My office is down the road from the high school. Adjacent to my office is a bike path which I've been using for many years, walking some of the time and biking more recently, for exercise breaks during the work day. The bike path goes behind the high school sports fields, so as I go by, I regularly see the teenagers out doing whatever it is they're doing. Right now, there's a new year starting, and they're back after the summer.
It's easy to get the sense that it's just the same kids back after the break, and of course, 3/4 of them are the same kids. And as the years go by, it always seems like it's the same kids. Everything looks the same. They look the same, they dress the same, they act the same, they do the same things. It feels remarkably consistent.
So it's easy to forget that I've been going by that school for so long, that some of the kids I'm seeing there now could be the children of kids I've seen there before.

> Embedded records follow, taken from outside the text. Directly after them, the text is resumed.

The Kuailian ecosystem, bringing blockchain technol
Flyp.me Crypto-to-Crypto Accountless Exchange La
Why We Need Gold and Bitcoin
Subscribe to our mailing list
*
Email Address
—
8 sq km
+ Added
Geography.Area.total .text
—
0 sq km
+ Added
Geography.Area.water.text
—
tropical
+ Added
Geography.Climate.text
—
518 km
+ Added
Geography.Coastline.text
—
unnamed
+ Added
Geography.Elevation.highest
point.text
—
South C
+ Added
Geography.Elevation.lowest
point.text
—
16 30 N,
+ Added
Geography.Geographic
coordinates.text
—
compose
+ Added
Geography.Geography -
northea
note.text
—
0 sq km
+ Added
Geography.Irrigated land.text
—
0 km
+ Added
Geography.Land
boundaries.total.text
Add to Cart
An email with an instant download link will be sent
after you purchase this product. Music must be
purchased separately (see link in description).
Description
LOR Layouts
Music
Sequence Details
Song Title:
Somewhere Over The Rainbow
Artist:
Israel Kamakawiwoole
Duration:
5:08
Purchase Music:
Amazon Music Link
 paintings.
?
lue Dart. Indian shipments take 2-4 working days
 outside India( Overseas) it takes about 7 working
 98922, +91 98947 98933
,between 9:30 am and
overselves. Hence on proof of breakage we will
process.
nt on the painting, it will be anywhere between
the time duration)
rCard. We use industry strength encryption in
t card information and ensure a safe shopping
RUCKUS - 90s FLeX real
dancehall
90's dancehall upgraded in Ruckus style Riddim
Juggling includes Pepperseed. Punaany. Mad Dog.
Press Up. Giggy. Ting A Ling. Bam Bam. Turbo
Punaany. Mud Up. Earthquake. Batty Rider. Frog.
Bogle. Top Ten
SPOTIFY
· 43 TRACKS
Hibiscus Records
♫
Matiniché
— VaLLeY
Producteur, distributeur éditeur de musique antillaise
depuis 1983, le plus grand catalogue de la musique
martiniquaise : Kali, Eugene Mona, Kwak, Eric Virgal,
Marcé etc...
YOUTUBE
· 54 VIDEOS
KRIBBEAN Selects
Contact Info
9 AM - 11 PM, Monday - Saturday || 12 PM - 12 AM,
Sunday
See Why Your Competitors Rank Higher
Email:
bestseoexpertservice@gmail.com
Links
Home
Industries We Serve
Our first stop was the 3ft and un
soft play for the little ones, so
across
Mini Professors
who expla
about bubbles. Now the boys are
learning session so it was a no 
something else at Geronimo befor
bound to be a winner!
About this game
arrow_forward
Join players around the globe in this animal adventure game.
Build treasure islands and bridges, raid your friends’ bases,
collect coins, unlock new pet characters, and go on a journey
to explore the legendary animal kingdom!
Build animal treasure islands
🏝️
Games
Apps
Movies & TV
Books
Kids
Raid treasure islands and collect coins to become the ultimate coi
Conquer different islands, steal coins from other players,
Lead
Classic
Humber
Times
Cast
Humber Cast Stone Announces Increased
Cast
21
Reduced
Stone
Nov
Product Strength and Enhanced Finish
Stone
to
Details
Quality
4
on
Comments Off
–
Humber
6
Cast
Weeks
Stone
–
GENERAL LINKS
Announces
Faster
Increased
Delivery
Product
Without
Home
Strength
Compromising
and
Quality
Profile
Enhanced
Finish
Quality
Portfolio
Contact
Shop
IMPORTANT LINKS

That's the shocking conclusion I reached today: I've been working at this office almost 17 years, so if there's a 14-year-old I passed today, I might well have been walking by that high school the day he was born, and it's feasible he was born to someone who'd graduated from that school within the three previous years. Plenty of people have their first kids before the age of 21.
I feel pretty much like the same person I was when I started with the department, though. I don't feel like I'm in a significantly different phase of my life than I was then. So it's easy not to feel old. When I have realizations like this, or the far more common (and less impactful) ones that take the form "You weren't even born when <some important event in my life> happened" (it used to be "when Star Wars came out" but time has advanced far past that now), the only sense I get of being "old" is an intellectual, mathematical one. Logically, I know I'm 43, and that 43 is pretty old, and I'm supposed to be having a mid-life crisis and all that, but I just feel like I'm in the 18th year of my 25th year.
Not even realizing that the teenagers that stared disapprovingly at me today could be the children of teenagers that stared disapprovingly at me from the exact same spot really changes that. I wonder when things like that will start making me feel old, rather than just realizing I am old.